Information technology - Process assessment - Guidance for process risk determination
This document is part of a set of International Standards ISO/IEC 33001 – ISO/IEC 33099, termed the ISO/IEC 330xx family, designed to provide a consistent and coherent framework for the assessment of process quality characteristics, based on objective evidence resulting from implementation of the processes.
The framework for assessment covers processes employed in the development, maintenance, and use of systems across the information technology domain and those employed in the design, transition, delivery, and improvement of services. Results of assessment can be applied for improving process performance, or for identifying and addressing risks associated with application of processes.
The framework for assessment covers processes employed in the development, maintenance, and use of systems across the information technology domain and those employed in the design, transition, delivery, and improvement of services. Results of assessment can be applied for improving process performance, or for identifying and addressing risks associated with application of processes.

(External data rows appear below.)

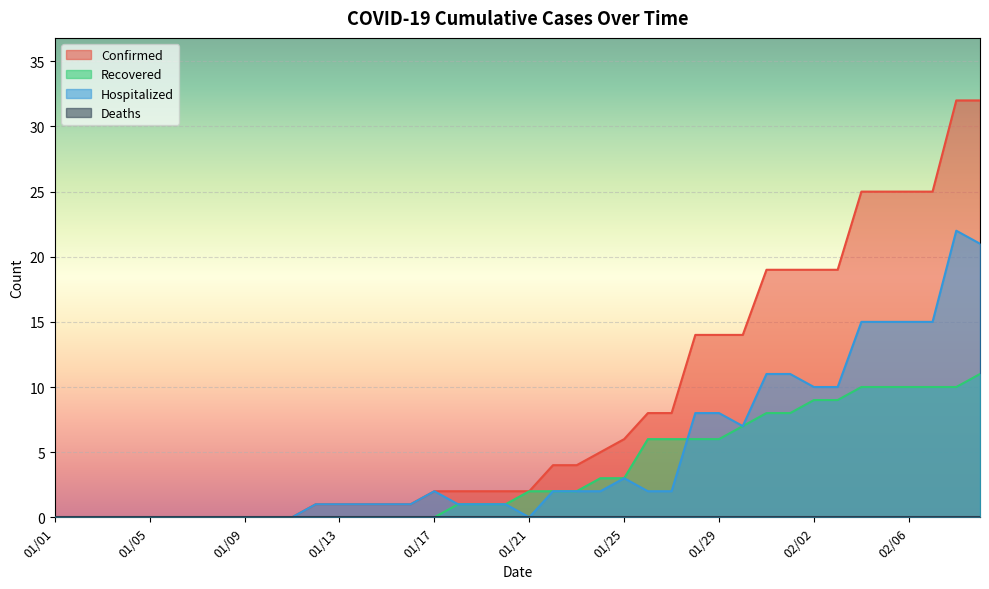

The Hospitalized series shows 0 at 01/09. True or false?

True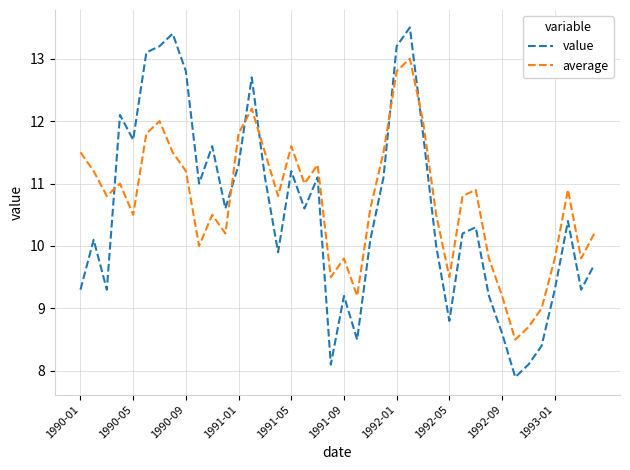

How many lines are shown in the chart?

2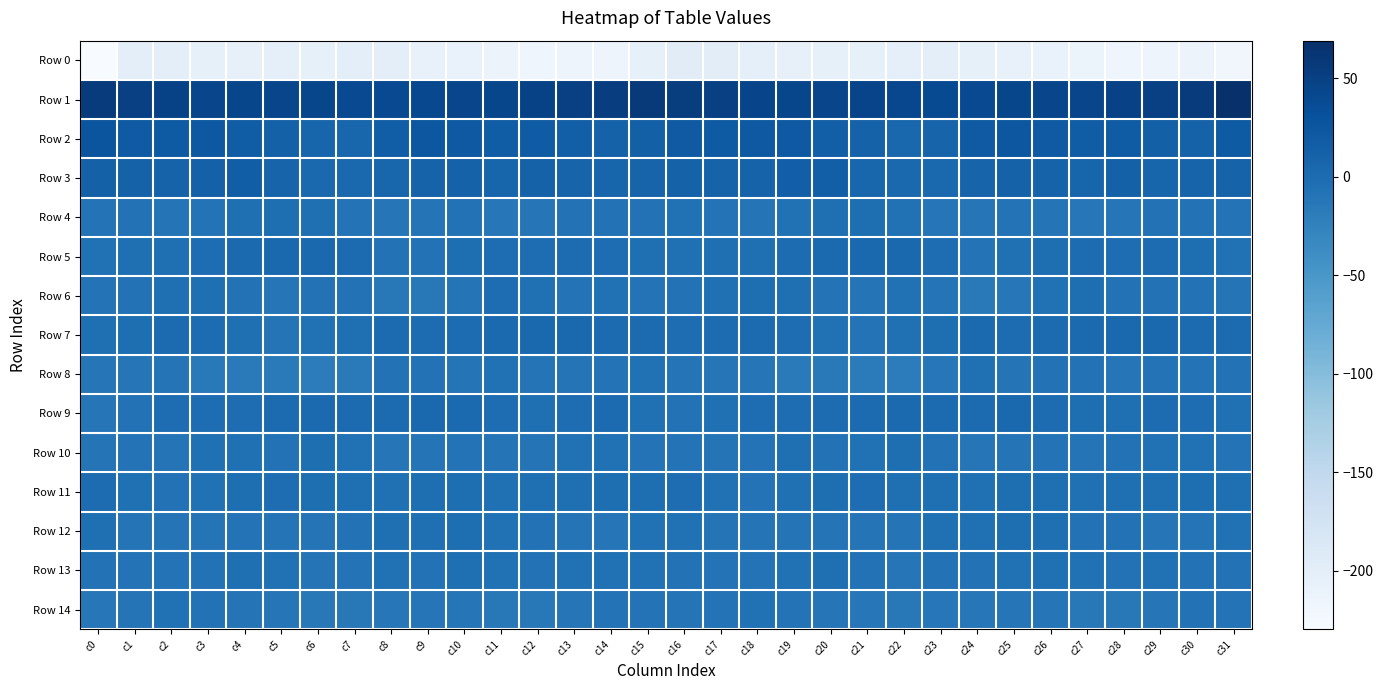

What is the spread (max minus min) of values at c22?

245.3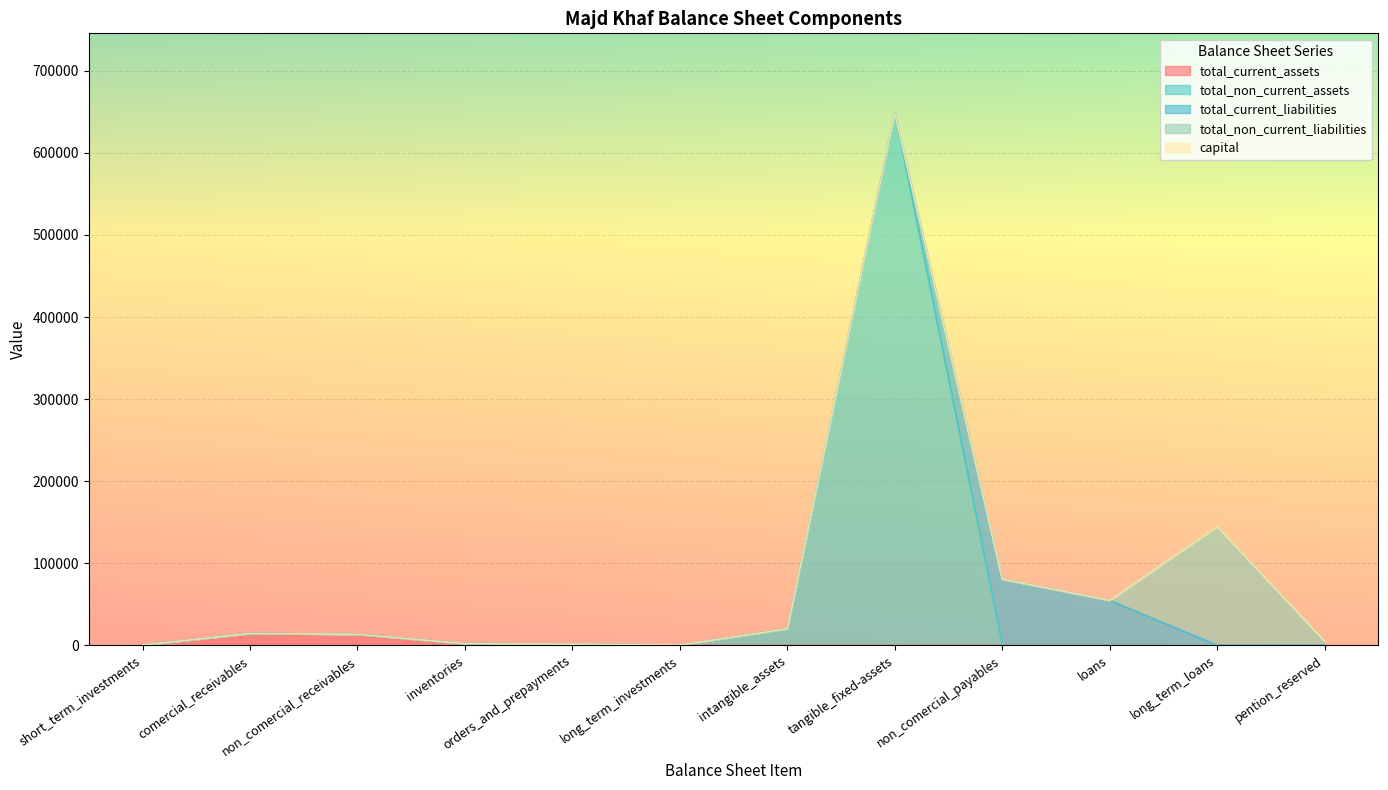

Does the chart display data point markers on the line(s)?

No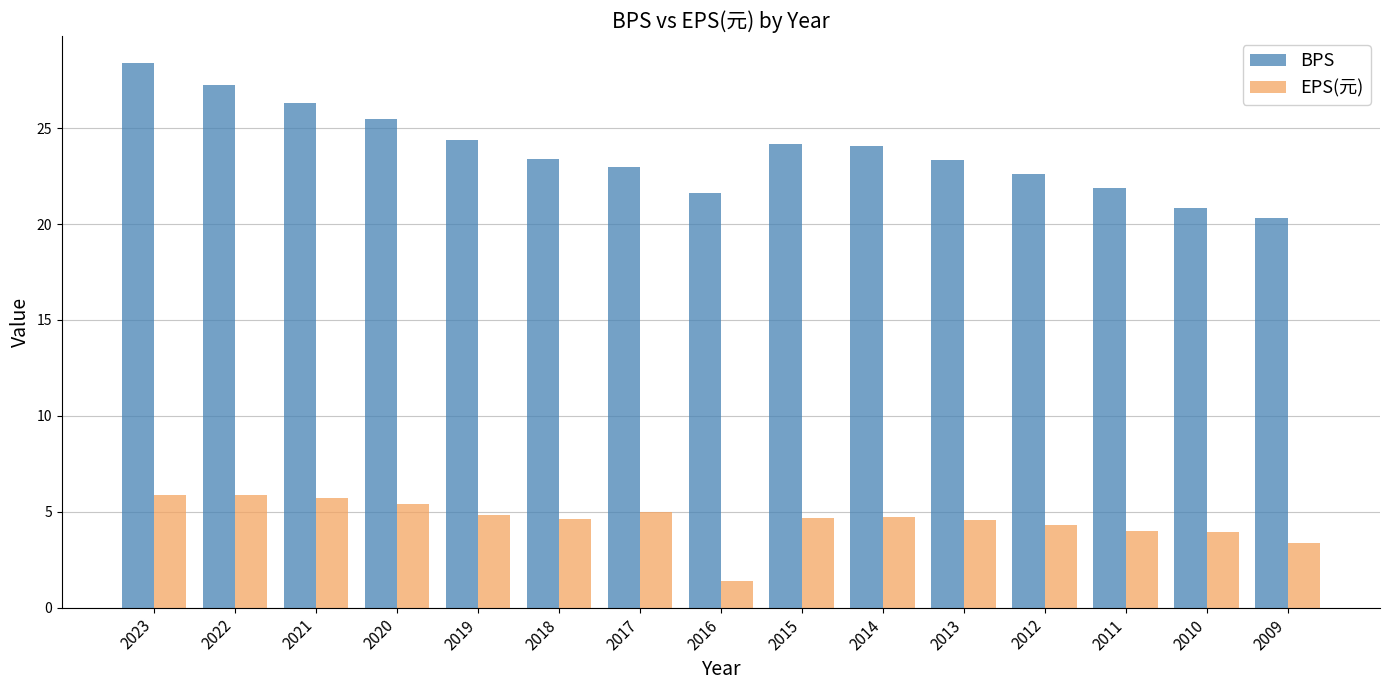

The value of BPS at 2014 is 33.8. True or false?

False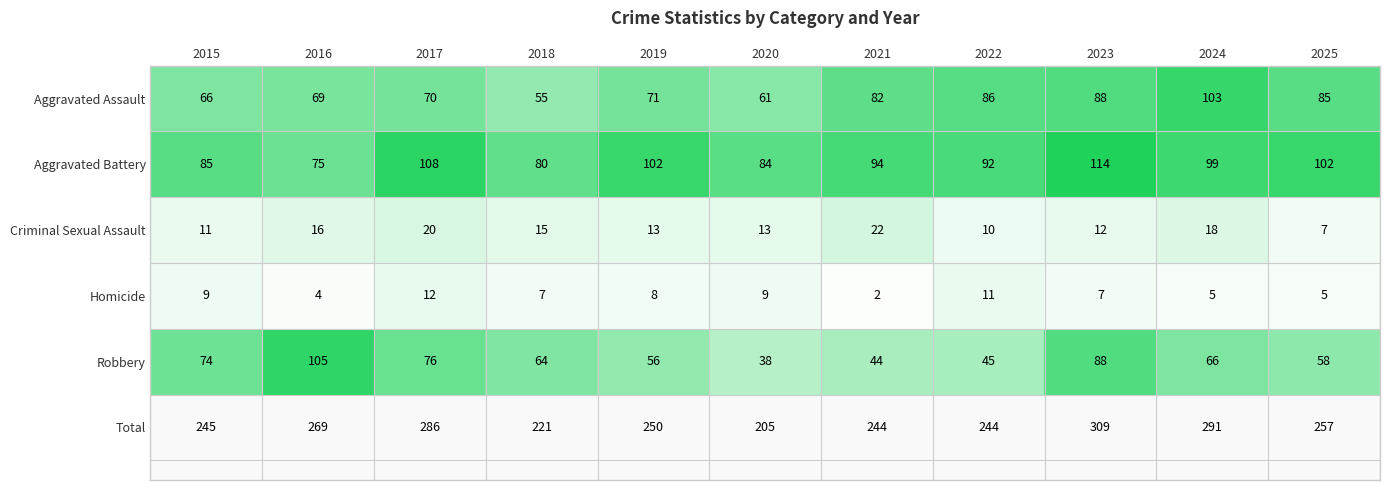

What is the difference between the maximum and minimum values in the Criminal Sexual Assault series?

15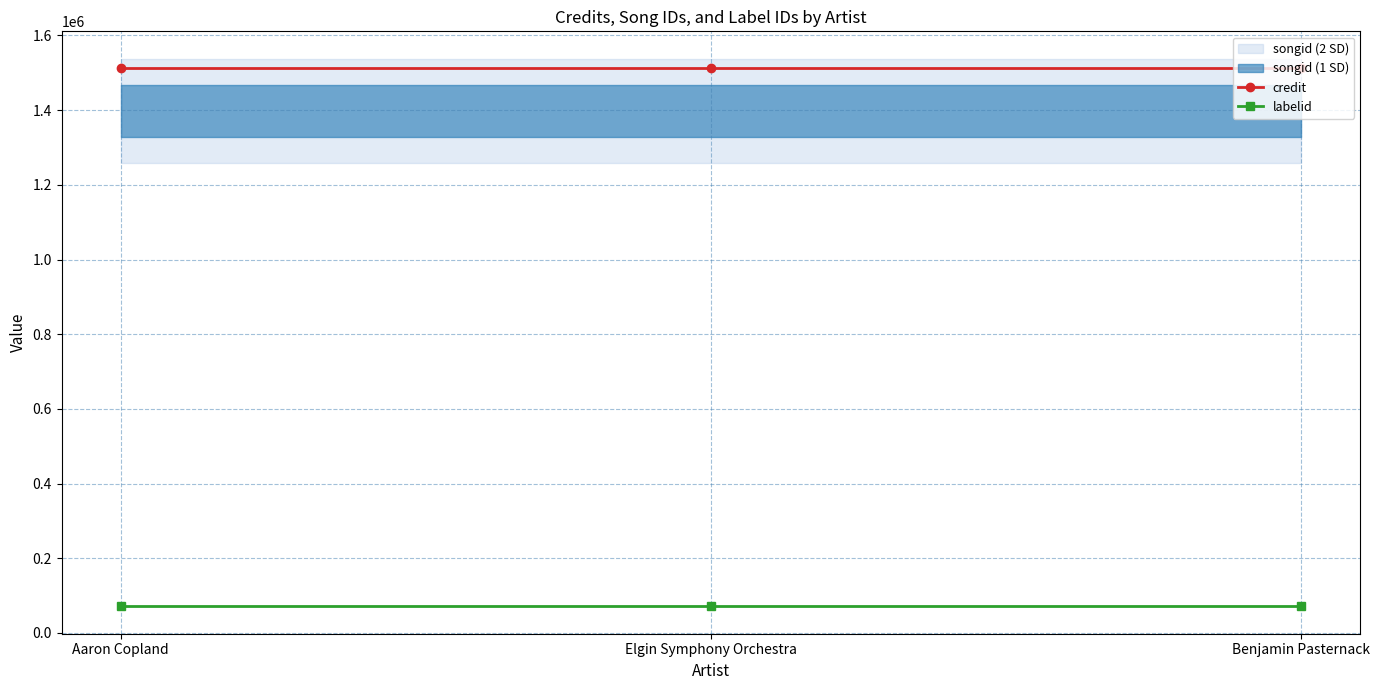

Which series has the largest range (max minus min)?

credit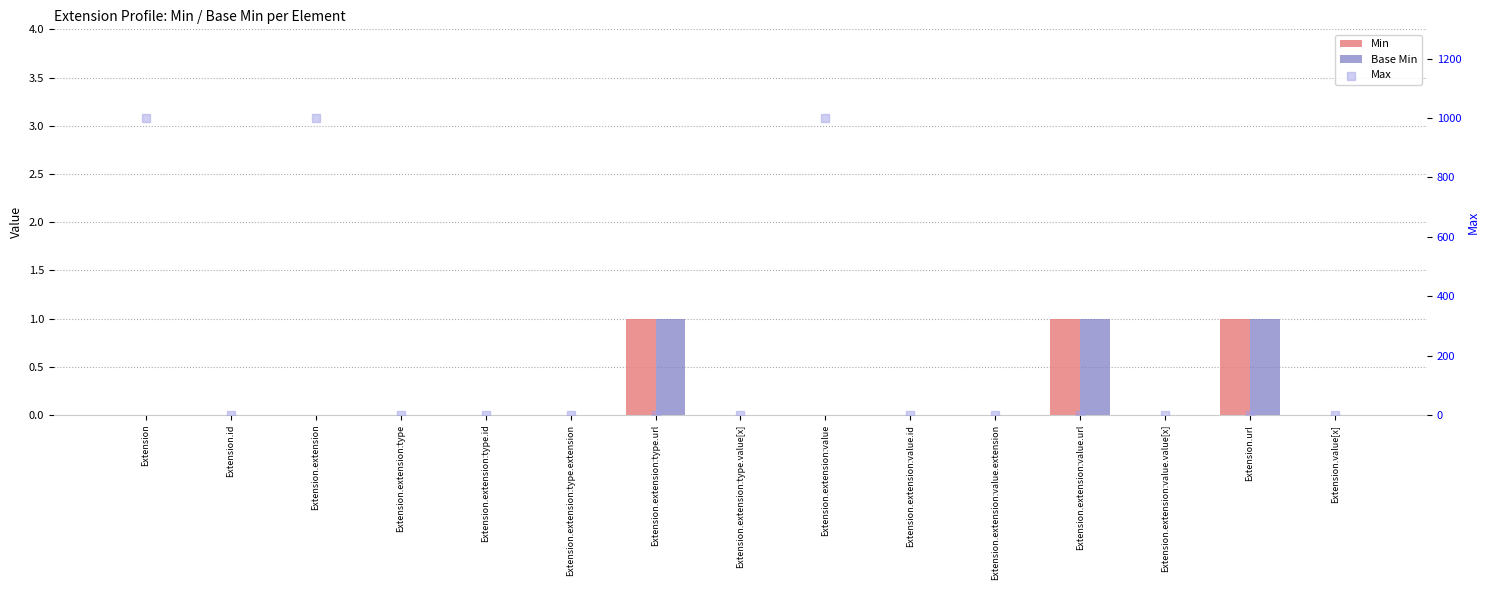

Which series has the largest total across all categories?

Max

This document provides guidance on the application of the results of process assessment for process risk determination. The guidance covers:
- Initiating process risk determination
- Identifying relevant processes and the relevant process context
- Defining target process profile
- Defining target assessment input
- Assessing current process quality
- Determining proposed process quality characteristic achievement
- Verifying proposed process quality characteristic achievement
- Analysing process-related risk
- Acting on results
This document is primarily addressed to the stakeholders of the process risk determination, members of the process risk determination team and other people, such as lead assessors or assessment team members, who need guidance on performing a process risk determination based on conformant process assessments. It will also be of value to developers of process assessment methods and tools supporting process assessment as well as members of assessed organizations.
The set of International Standards ISO/IEC 33001 – ISO/IEC 33099 defines the requirements and resources needed for process assessment. The overall architecture and content is described in ISO/IEC 33001.
This document assumes familiarity with the normative parts of the ISO/IEC 330xx family of standards.
Several International Standards in the ISO/IEC 330xx family of standards for process assessment are intended to replace and extend parts of the ISO/IEC 15504 series. ISO/IEC 33001:2015, Annex A provides a detailed record of the relationship between the ISO/IEC 330xx family and the ISO/IEC 15504 series.